## Excerpted data
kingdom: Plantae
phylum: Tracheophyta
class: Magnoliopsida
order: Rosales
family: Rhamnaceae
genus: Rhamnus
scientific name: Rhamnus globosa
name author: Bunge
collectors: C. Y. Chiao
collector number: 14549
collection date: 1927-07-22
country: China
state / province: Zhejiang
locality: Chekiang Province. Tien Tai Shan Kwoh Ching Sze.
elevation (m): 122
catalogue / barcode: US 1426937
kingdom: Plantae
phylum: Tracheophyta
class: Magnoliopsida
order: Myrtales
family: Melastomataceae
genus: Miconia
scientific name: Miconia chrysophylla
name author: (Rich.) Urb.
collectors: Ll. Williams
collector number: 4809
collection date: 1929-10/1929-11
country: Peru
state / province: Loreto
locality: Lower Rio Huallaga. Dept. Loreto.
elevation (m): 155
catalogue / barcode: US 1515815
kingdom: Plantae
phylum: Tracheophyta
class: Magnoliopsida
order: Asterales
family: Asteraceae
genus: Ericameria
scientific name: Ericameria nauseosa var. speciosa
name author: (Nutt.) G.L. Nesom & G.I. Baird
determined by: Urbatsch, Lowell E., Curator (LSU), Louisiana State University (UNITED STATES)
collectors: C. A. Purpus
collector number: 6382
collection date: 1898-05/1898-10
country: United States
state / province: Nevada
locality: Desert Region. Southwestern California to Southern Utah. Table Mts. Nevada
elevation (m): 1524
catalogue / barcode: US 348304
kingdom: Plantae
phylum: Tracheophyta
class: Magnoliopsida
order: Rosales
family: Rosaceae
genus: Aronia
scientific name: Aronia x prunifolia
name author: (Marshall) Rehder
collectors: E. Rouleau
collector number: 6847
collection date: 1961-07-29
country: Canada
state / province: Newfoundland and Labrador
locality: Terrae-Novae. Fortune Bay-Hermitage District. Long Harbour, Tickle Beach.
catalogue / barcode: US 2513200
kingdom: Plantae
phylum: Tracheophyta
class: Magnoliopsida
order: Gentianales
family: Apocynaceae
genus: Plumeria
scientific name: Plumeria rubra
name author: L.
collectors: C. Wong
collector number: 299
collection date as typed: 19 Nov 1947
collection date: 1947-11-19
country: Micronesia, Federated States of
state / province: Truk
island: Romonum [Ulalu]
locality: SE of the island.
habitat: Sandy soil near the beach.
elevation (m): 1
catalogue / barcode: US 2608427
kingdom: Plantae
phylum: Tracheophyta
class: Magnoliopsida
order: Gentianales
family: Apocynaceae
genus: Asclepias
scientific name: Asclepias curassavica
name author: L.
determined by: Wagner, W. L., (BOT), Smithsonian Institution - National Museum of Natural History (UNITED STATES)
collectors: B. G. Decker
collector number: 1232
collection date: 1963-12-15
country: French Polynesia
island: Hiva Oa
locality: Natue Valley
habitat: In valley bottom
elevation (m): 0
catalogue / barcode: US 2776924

## Goal of the exercise
Please rewrite every entry above, changing "collectors" to "collected by" and keeping everything else the same.

## Full solution
kingdom: Plantae
phylum: Tracheophyta
class: Magnoliopsida
order: Rosales
family: Rhamnaceae
genus: Rhamnus
scientific name: Rhamnus globosa
name author: Bunge
collected by: C. Y. Chiao
collector number: 14549
collection date: 1927-07-22
country: China
state / province: Zhejiang
locality: Chekiang Province. Tien Tai Shan Kwoh Ching Sze.
elevation (m): 122
catalogue / barcode: US 1426937
kingdom: Plantae
phylum: Tracheophyta
class: Magnoliopsida
order: Myrtales
family: Melastomataceae
genus: Miconia
scientific name: Miconia chrysophylla
name author: (Rich.) Urb.
collected by: Ll. Williams
collector number: 4809
collection date: 1929-10/1929-11
country: Peru
state / province: Loreto
locality: Lower Rio Huallaga. Dept. Loreto.
elevation (m): 155
catalogue / barcode: US 1515815
kingdom: Plantae
phylum: Tracheophyta
class: Magnoliopsida
order: Asterales
family: Asteraceae
genus: Ericameria
scientific name: Ericameria nauseosa var. speciosa
name author: (Nutt.) G.L. Nesom & G.I. Baird
determined by: Urbatsch, Lowell E., Curator (LSU), Louisiana State University (UNITED STATES)
collected by: C. A. Purpus
collector number: 6382
collection date: 1898-05/1898-10
country: United States
state / province: Nevada
locality: Desert Region. Southwestern California to Southern Utah. Table Mts. Nevada
elevation (m): 1524
catalogue / barcode: US 348304
kingdom: Plantae
phylum: Tracheophyta
class: Magnoliopsida
order: Rosales
family: Rosaceae
genus: Aronia
scientific name: Aronia x prunifolia
name author: (Marshall) Rehder
collected by: E. Rouleau
collector number: 6847
collection date: 1961-07-29
country: Canada
state / province: Newfoundland and Labrador
locality: Terrae-Novae. Fortune Bay-Hermitage District. Long Harbour, Tickle Beach.
catalogue / barcode: US 2513200
kingdom: Plantae
phylum: Tracheophyta
class: Magnoliopsida
order: Gentianales
family: Apocynaceae
genus: Plumeria
scientific name: Plumeria rubra
name author: L.
collected by: C. Wong
collector number: 299
collection date as typed: 19 Nov 1947
collection date: 1947-11-19
country: Micronesia, Federated States of
state / province: Truk
island: Romonum [Ulalu]
locality: SE of the island.
habitat: Sandy soil near the beach.
elevation (m): 1
catalogue / barcode: US 2608427
kingdom: Plantae
phylum: Tracheophyta
class: Magnoliopsida
order: Gentianales
family: Apocynaceae
genus: Asclepias
scientific name: Asclepias curassavica
name author: L.
determined by: Wagner, W. L., (BOT), Smithsonian Institution - National Museum of Natural History (UNITED STATES)
collected by: B. G. Decker
collector number: 1232
collection date: 1963-12-15
country: French Polynesia
island: Hiva Oa
locality: Natue Valley
habitat: In valley bottom
elevation (m): 0
catalogue / barcode: US 2776924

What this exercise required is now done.